Thursday, May 7, 2009

unleashed.

1.  So I think its pretty weird.... 
that some of the people I'm closest to these days have never seen that side of me.

I don't know what it is... I get into what has been affectionately called "mander unleashed" mode. and i dont even know what goes on. lots of laughter, and lots of insanity. and really this whole side of me that could potentially be VERY annoying to many people, I mean really. it almost annoys me. but not around certain people. hmmm.... maybe its the whole, be all things to all people? who knows. not me. of course what do i know these days??

2.  in other news, I need to write, yet never know what to write. 

I still get asked all the time what I am doing. well um. I know that I'm not going back to school. and that the Lord has been showing me that I need to write more. well I often sit in front of a notebook or a computer and stare... and get like halfway through a sentence and usually not even finish it. really, the purpose of this here blog, is just so I'm writing... this is better than nothing.

3.  I remembered tonight part of the reason why I love being at the Element. the ways of thinking some of these people have are so far beyond normalcy. really, its just stuff I never really seem to think about otherwise. Like for example tonight- they were talking about God's will.  And if we are supposed to just seek the Lord and make our own decisions knowing that by seeking God we will be in His will no matter what we choose, or if we are supposed to wait around for confirmation and a direct word as far as what to do. Personally, I lean more towards the latter, but really in between. Yes, seek the Lord, use wisdom, consult authority, etc. I dont necessarily think theres anything intrinsically wrong with just choosing things, but I have seen the unique beauty that comes from waiting on the Lord. 

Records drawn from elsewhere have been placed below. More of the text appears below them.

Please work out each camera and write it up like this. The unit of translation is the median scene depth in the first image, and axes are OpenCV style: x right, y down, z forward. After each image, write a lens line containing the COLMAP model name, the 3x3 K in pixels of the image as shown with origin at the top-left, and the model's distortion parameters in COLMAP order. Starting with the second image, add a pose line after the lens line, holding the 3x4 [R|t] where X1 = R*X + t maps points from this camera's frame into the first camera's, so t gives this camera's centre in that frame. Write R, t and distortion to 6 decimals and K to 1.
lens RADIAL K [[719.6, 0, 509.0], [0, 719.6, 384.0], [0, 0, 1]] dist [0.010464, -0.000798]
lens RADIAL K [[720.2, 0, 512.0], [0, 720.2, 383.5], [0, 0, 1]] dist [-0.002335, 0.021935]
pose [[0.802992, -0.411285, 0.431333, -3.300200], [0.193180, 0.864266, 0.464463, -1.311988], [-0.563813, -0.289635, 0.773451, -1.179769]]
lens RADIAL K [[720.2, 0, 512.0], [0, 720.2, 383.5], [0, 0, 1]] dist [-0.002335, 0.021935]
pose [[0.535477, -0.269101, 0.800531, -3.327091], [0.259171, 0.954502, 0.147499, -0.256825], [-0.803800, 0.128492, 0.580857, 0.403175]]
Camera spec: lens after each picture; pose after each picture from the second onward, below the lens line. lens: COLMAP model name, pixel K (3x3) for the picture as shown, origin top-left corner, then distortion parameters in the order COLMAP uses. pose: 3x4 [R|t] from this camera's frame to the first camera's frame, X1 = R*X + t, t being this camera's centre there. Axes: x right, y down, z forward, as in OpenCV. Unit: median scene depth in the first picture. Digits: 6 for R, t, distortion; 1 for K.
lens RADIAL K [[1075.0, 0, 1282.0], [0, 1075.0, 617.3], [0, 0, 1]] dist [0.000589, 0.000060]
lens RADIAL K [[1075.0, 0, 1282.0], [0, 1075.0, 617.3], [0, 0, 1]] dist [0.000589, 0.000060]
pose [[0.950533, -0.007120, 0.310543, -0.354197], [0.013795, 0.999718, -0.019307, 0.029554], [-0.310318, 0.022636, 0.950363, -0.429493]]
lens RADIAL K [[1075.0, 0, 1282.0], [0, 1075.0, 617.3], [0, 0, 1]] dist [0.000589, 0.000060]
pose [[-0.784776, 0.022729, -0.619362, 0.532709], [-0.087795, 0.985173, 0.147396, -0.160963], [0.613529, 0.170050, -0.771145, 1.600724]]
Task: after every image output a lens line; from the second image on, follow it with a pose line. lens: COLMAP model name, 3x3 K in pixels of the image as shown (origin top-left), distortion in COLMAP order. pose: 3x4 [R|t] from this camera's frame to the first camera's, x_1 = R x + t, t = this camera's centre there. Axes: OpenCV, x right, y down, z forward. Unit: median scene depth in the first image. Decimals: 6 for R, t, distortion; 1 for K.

Well. there it is. a few thoughts on paper (or computer screen- whatever). Its a start. more like a re-start I guess. 

1 comment:

thelifeofkevin said...

I think the same about God's will. For me, waiting usually gives me a clear answer as to what God has for me..but also making decisions (on what I think is my own will) while keeping Christ centered can have the same meaning.

idk if any of that made sense though haha.